Here’s a re-post of a story that Travis did in March 2010 on now AWOL Chief Sellers. It seems that Sellers was pretty good at slingin’ the ol’community policing lingo and didn’t seem like the sort of guy that would cultivate a corrupt, out of control goon squad.
What neither Travis nor any of us knew was that Sellers was doing very little to impress this philosophy onto the crew of thugs, misfits, whackjobs, and pickpockets he inherited from Pat McPension. Unfortunately for us, Chief McPension had cultivated quite a nasty little garden over his 17 year command.
But let’s not shed any misplaced tears for Sellers. Even tho’ McPension left him a considerable criminal element, he appears to have done nothing to weed out the noxious blooms in the FPD flower bed during his abortive, two-year stint as Chief.
– Joe Sipowicz
Last week Sharon Quirk-Silva invited me to join her public chat with Fullerton Police Chief Michael Sellers at the Fullerton Museum Center. Chief Sellers answered a variety of questions from Fullerton’s usual cluster of civic participants. Some were there to ask legitimate questions, while others used the open Q&A format to primarily talk about themselves under the guise of asking a question (the excessive use of the perpendicular pronoun reveals the intentions of the self-important).
The most vacuous question of the night came from school board candidate Aaruni Thakur, who was interested in the number of Baker to Vegas trophies displayed in the lobby of the police department. While some of us at FFFF would never question the opportunity to make a mockery of the ‘ol dog and pony show, it struck me as a missed opportunity for the untested school board candidate who should have been impressing us with his civic insight.
So on to Chief Sellers.

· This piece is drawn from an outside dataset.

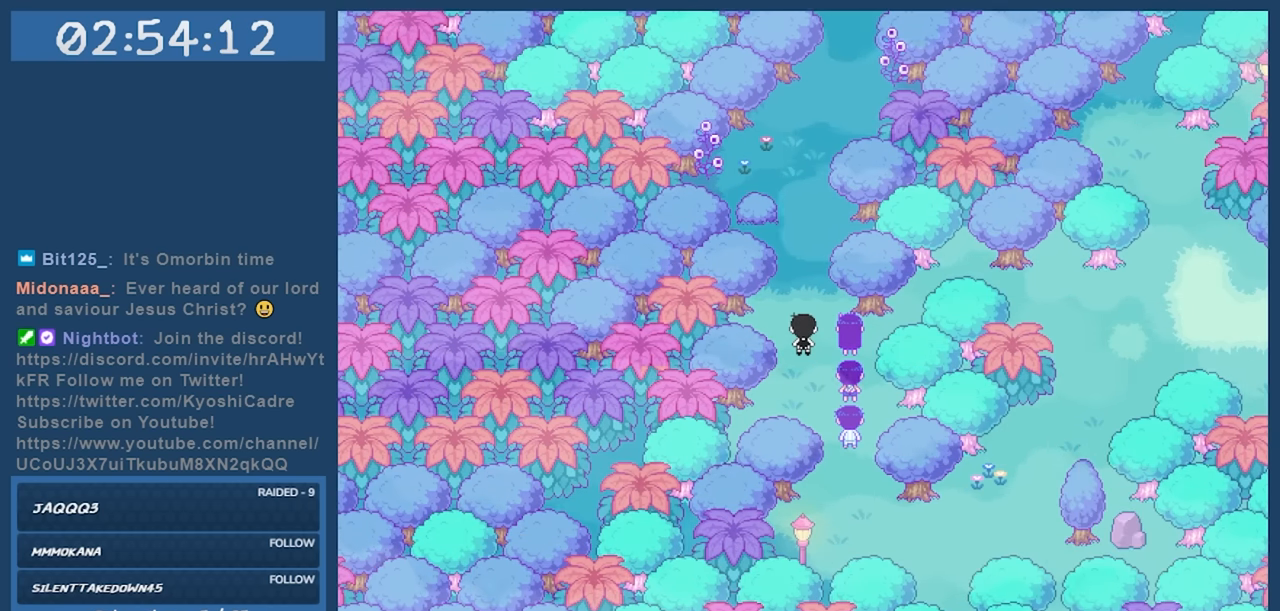
{"keys": [], "events": [[250, "up", "up"]]}
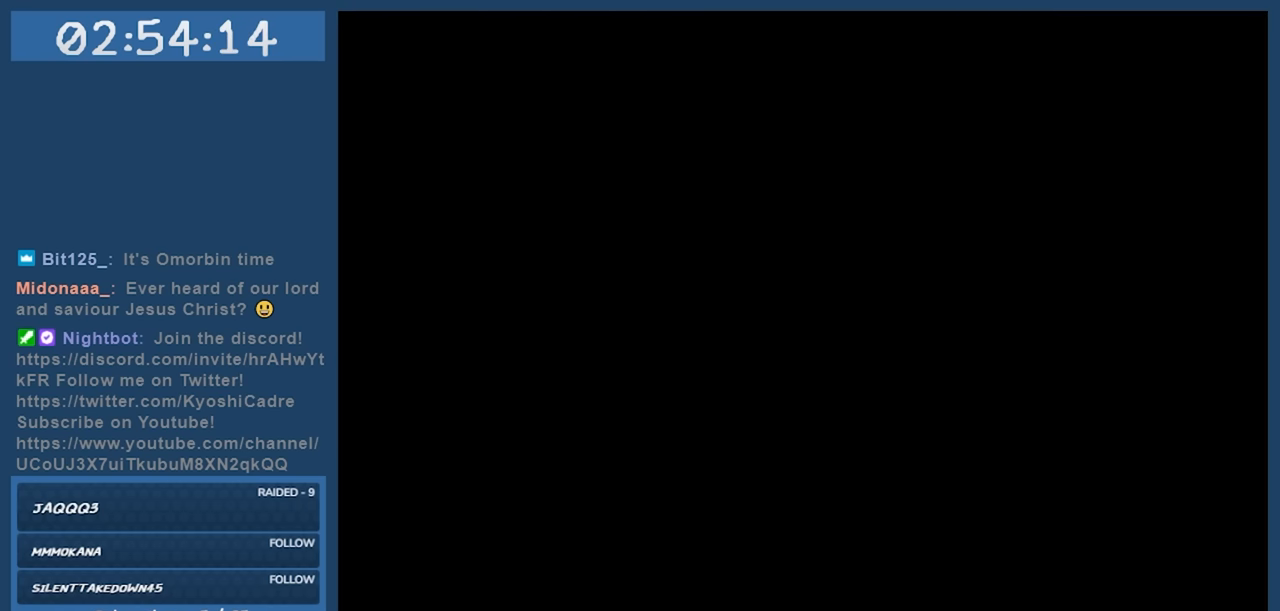
{"keys": [], "events": []}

He gave most of the answers that one would expect, citing crime statistics elaborating on existing department policies. Nothing surprising or terribly revealing.
But here’s what struck me: I listened to the Chief of Police for an hour and a half, and not once did I catch a hint of the authoritarianism that tends to seep out of career law enforcement bureaucrats. He never implied that he “knew what’s best for the people”. His responses to controversial questions on marijuana dispensaries and homeless disturbances were telling – Sellers said he can only enforce the laws that the People enact, regardless of his personal feelings on the issues.
Sellers came across as genuinely amiable to policing methods that seek to reduce crime through community interaction, rather than relying purely on brute-force suppression and mindless “law and order” approaches that alienate law enforcement agencies from the people whom they are supposed to serve. Officers are encouraged to build relationships and find long-term solutions to crime problems, rather than just cycle junkies and gang bangers through our failing prison system.
I left feeling surprisingly satisfied with the police chief appointment that our city council made last year. Hopefully Sellers turns out to be “tough on crime” without being tough on the rest of us.